- DIRECTIONS -
If a record below holds a picture, drop the picture and restate everything else word for word.

- Opening Delimiter -

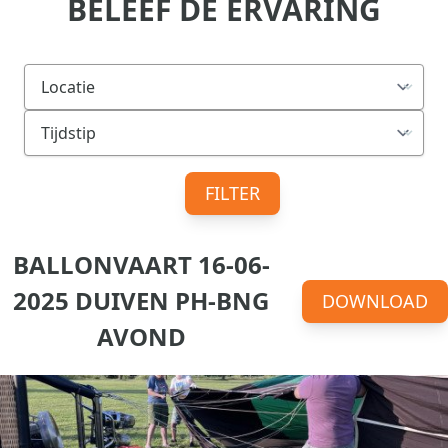
BELEEF DE ERVARING
FILTER
BALLONVAART 16-06-
2025 DUIVEN PH-BNG
DOWNLOAD
AVOND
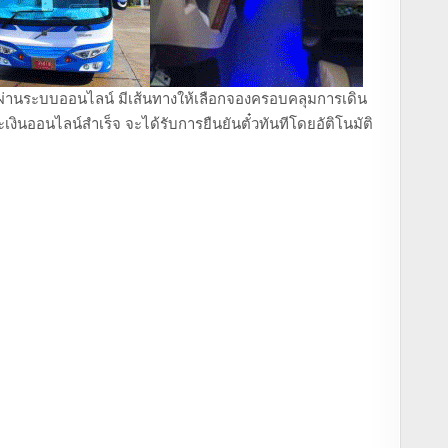
ถตู้ ผ่านระบบออนไลน์ มีเส้นทางให้เลือกจองครอบคลุมการเดิน
งินออนไลน์สำเร็จ จะได้รับการยืนยันตั๋วทันทีโดยอัติโนมัติ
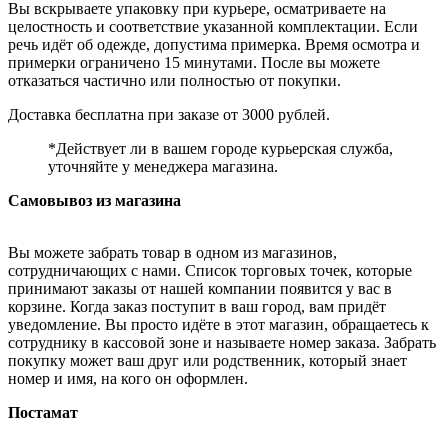
Вы вскрываете упаковку при курьере, осматриваете на
целостность и соответствие указанной комплектации. Если
речь идёт об одежде, допустима примерка. Время осмотра и
примерки ограничено 15 минутами. После вы можете
отказаться частично или полностью от покупки.
Доставка бесплатна при заказе от 3000 рублей.
*Действует ли в вашем городе курьерская служба,
уточняйте у менеджера магазина.
Самовывоз из магазина
Вы можете забрать товар в одном из магазинов,
сотрудничающих с нами. Список торговых точек, которые
принимают заказы от нашей компании появится у вас в
корзине. Когда заказ поступит в ваш город, вам придёт
уведомление. Вы просто идёте в этот магазин, обращаетесь к
сотруднику в кассовой зоне и называете номер заказа. Забрать
покупку может ваш друг или родственник, который знает
номер и имя, на кого он оформлен.
Постамат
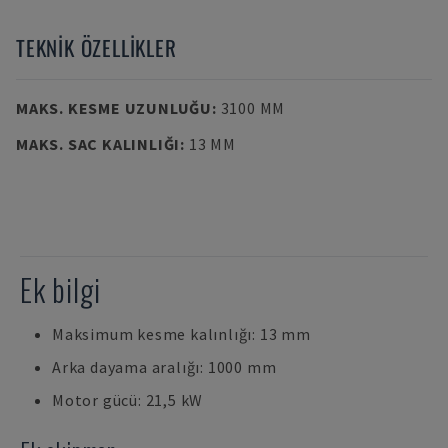
TEKNIK ÖZELLIKLER
MAKS. KESME UZUNLUĞU
:
3100 MM
MAKS. SAC KALINLIĞI
:
13 MM
Ek bilgi
Maksimum kesme kalınlığı: 13 mm
Arka dayama aralığı: 1000 mm
Motor gücü: 21,5 kW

- Closing Delimiter -

- ANSWER FOR THE TASK -
BELEEF DE ERVARING
FILTER
BALLONVAART 16-06-
2025 DUIVEN PH-BNG
DOWNLOAD
AVOND
ถตู้ ผ่านระบบออนไลน์ มีเส้นทางให้เลือกจองครอบคลุมการเดิน
งินออนไลน์สำเร็จ จะได้รับการยืนยันตั๋วทันทีโดยอัติโนมัติ
Вы вскрываете упаковку при курьере, осматриваете на
целостность и соответствие указанной комплектации. Если
речь идёт об одежде, допустима примерка. Время осмотра и
примерки ограничено 15 минутами. После вы можете
отказаться частично или полностью от покупки.
Доставка бесплатна при заказе от 3000 рублей.
*Действует ли в вашем городе курьерская служба,
уточняйте у менеджера магазина.
Самовывоз из магазина
Вы можете забрать товар в одном из магазинов,
сотрудничающих с нами. Список торговых точек, которые
принимают заказы от нашей компании появится у вас в
корзине. Когда заказ поступит в ваш город, вам придёт
уведомление. Вы просто идёте в этот магазин, обращаетесь к
сотруднику в кассовой зоне и называете номер заказа. Забрать
покупку может ваш друг или родственник, который знает
номер и имя, на кого он оформлен.
Постамат
TEKNIK ÖZELLIKLER
MAKS. KESME UZUNLUĞU
:
3100 MM
MAKS. SAC KALINLIĞI
:
13 MM
Ek bilgi
Maksimum kesme kalınlığı: 13 mm
Arka dayama aralığı: 1000 mm
Motor gücü: 21,5 kW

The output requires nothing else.